An integrated electrical enclosure for a diagnostic port and a low voltage power outlet of a vehicle is disclosed.

Fig. 1 shows a perspective view of a saddle type vehicle 500. The vehicle 500 is a two-wheeled motor vehicle on which two persons sit. The vehicle 500 has a front end 200 and a rear end 300, and the wiring system (not shown in fig. 1) of the vehicle 500 extends between the front end 200 and the rear end 300. The vehicle 500 has a floor 540 that serves as a rider's foot pedal. On the rear end 300, the vehicle 500 has rear tail lights 530. As shown in fig. 1 and 2b, in an embodiment of the invention, the vehicle 500 has an integrated electrical enclosure 100 positioned on the rear side of a front cover 510 of the vehicle 500, typically under the handle (not shown) of the vehicle 500. In various embodiments of the present invention, and as shown in fig. 2a, 2c and 2d, the housing 100 is positioned in a tool box of the vehicle 500, or in a glove box of the vehicle 500, or on a speedometer housing of the vehicle 500.

Referring to fig. 3 and 4, the integrated electrical enclosure 100 has a housing 110. Housing 110 is configured to receive diagnostic port 120 and low voltage power receptacle 130. In this regard, the housing has a first chamber 110a configured to receive the diagnostic port 120 and a second chamber 110b configured to receive the low voltage power outlet 130. The first and second chambers 110a and 110b are configured according to respective forms of components accommodated in each chamber. Thus, the components housed in the housing 110 are located entirely inside the respective chambers of the housing 110. Therefore, as shown in fig. 3, 4 and 6, the external forms of the first and second chambers 110a and 110b are also different from each other.

The diagnostic port 120 accommodated in the first chamber 110a of the housing 110 is connected to a control unit of the vehicle 500 through a vehicle wiring system 400. The control unit monitors various performance parameters of the vehicle and provides relevant data to the diagnostic port 120 through the vehicle wiring system 400. In this regard, diagnostic port 130 is connected to vehicle wiring system 400 by multi-wire cable 160. Thus, the first chamber 110a has a first opening 112a and a second opening (not shown).
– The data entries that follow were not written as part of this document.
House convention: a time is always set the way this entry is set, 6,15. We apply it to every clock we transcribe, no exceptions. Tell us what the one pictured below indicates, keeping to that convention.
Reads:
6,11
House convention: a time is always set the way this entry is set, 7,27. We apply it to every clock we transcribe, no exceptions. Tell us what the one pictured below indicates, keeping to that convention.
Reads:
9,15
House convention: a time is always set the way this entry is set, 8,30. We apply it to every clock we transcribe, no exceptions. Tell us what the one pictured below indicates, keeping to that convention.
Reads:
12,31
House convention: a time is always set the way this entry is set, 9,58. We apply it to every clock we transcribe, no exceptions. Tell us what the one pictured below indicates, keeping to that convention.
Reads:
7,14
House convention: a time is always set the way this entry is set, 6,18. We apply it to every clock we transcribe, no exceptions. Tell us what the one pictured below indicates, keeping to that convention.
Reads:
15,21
First opening 112a receives a diagnostic adapter that is connectable to diagnostic port 120 and the second opening receives multi-wire cable 160 from vehicle wiring system 400.

Typically, and as shown in fig. 5, a main wiring network (referred to as a vehicle wiring system 400) comprising bundled multi-wire cables extends from the front end 200 of the vehicle 500 to the rear end 300 of the vehicle 500. Then, the vehicle wiring system 400 of the wire harness is branched as desired, i.e., a plurality of electric wires from the vehicle wiring system 400 are branched, and further the wire harness is wired and connected to various components of the vehicle 500. In an embodiment of the invention, the wire branching from the vehicle wiring system is a multi-wire cable. Thus, the branched main wiring 400 is connected to the wiring side connector 410. Generally, a vehicle has a plurality of wiring-side connectors. Thus, the wiring side connector 410 is essentially a set of a plurality of ports. The various components of the vehicle 500 are thus connected to these ports of the wiring-side connector 410 by their respective part-side connectors so as to be connected to the main wiring 400. Thus, as shown in fig. 3 and 4, the first end 160a of the multi-wire cable 160 is connected to the diagnostic port 120 and the second end 160b of the multi-wire cable 160 is connected to the accessory-side connector 170. Thus, the diagnostic connector 130 is connected to the vehicle wiring system 400 of the vehicle.

To retrieve vehicle performance data, a diagnostic adapter is received through the first opening 112a of the first chamber 110a and connected to the diagnostic port 120. The diagnostic port 120 will then transmit all data received from the control unit of the vehicle 500. In an embodiment of the present invention, the diagnostic port 120 is an on-board diagnostic (OBD) connector. In another embodiment, the OBD connector uses 6-pole connectors, i.e., power, ground, CAN high, CAN low, test switch, and K-wire.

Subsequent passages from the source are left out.